I was in Mons, Belgium, preparing for a concert with two local musicians and my friend and collaborator Suzie Shrubb. We were there for a week to improvise together, with a concert on the Saturday evening. On Friday night, Suzie had become quite ill, and by Saturday afternoon she hadn’t emerged from her hotel room or texted me, so I headed back from the venue to the hotel, a little worried. Before I left, I grabbed a small packet of bananas that one of the tech team had bought for us – in case Suzie was feeling better enough to eat something.

On the way back to the hotel, I passed through the town centre, and popped into the mini Carrefour to buy a few more things: some crackers, and some chocolate, if I remember correctly. I probably looked a bit tired and worried, and it was really cold so I had my scarf wrapped around my (shaved, brown) head. When I got to the checkout and was putting things away in my backpack, the cashier asked to see what was in my bag. I showed him. He asked me if I had bought the small packet of bananas from the Carrefour and I said ‘no’; then he picked up the packet of bananas and asked another cashier if these bananas were from the Carrefour, and she said yes. At which point I tried to explain (in French) that I hadn’t bought them, and they might be from that shop, but I hadn’t stolen them. But it was too late.

What followed was, you might say, hilarious. At the time it almost destroyed me.
The cashier called another cashier over and told her I had stolen the bananas.
I said that I hadn’t stolen them, and tried to explain what had happened.
She said they would have to check the CCTV footage.
Someone behind me in the checkout line offered to pay for the bananas.
I thanked him but explained again that I hadn’t stolen them.
I offered to leave the incriminating bananas behind.
I offered to pay for the bananas.
I told them I was in a hurry and had to get back to the hotel to see someone who was quite ill, and asked what I could do to make them believe me.
I tried to leave the bananas behind and walk out of the shop.
The cashier came after me and hauled me back into the supermarket.
Finally, the other cashier said she had looked at the CCTV footage and realised I hadn’t stolen the bananas.
I was free to go – no apologies.

The thing is that none of this happened calmly. I felt so trapped in the conviction they all had that I was a thief, and that I had stolen a packet containing two bananas, that I got very worked up – by the end, I’m pretty sure I was swearing, and shouting. I was so hurt by the whole incident, and the reality that was playing out in front of me: that once people see you as a criminal everything you say sounds like a crime. And even more distressing: that if someone was so desperate that they had stolen two bananas from the supermarket, this was how they would be treated.

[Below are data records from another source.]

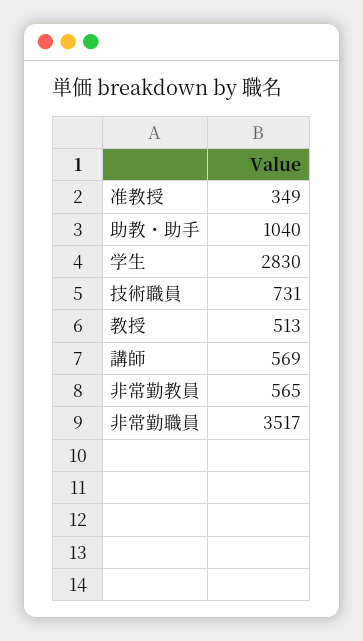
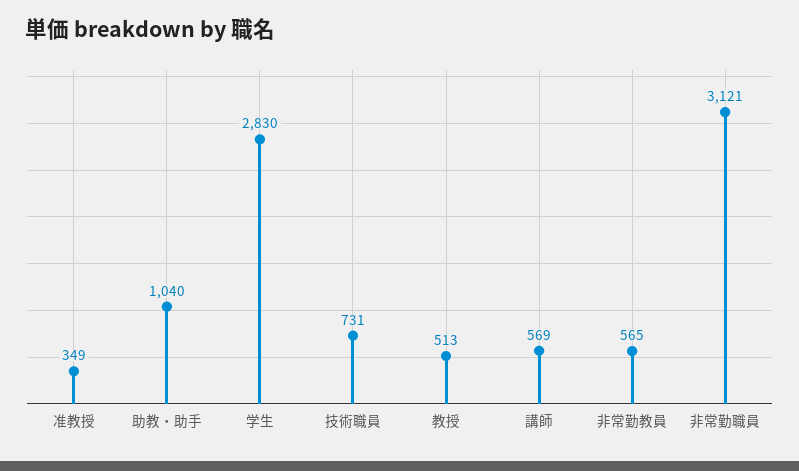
  {
    "准教授": 349,
    "助教・助手": 1040,
    "学生": 2830,
    "技術職員": 731,
    "教授": 513,
    "講師": 569,
    "非常勤教員": 565,
-   "非常勤職員": 3517
+   "非常勤職員": 3121
  }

Most of all, I understood how it felt to be seen as a criminal. I’ve never really understood this before, but I know that it’s an everyday reality for many people. I could feel it in my body for weeks afterwards. And I understood that this kind of situation would only need to repeat itself a few times to completely change not only how I felt in public space, but how I acted. If the space you’re given in the world is to be seen as a criminal, then that’s the space you have to fill.

Me – I went back to my hotel, organised a taxi to take Suzie to the hospital, and then went back to the venue to make some music. I told the story to my friends, and they were shocked at what had happened. Eventually, this was enough to put it behind me.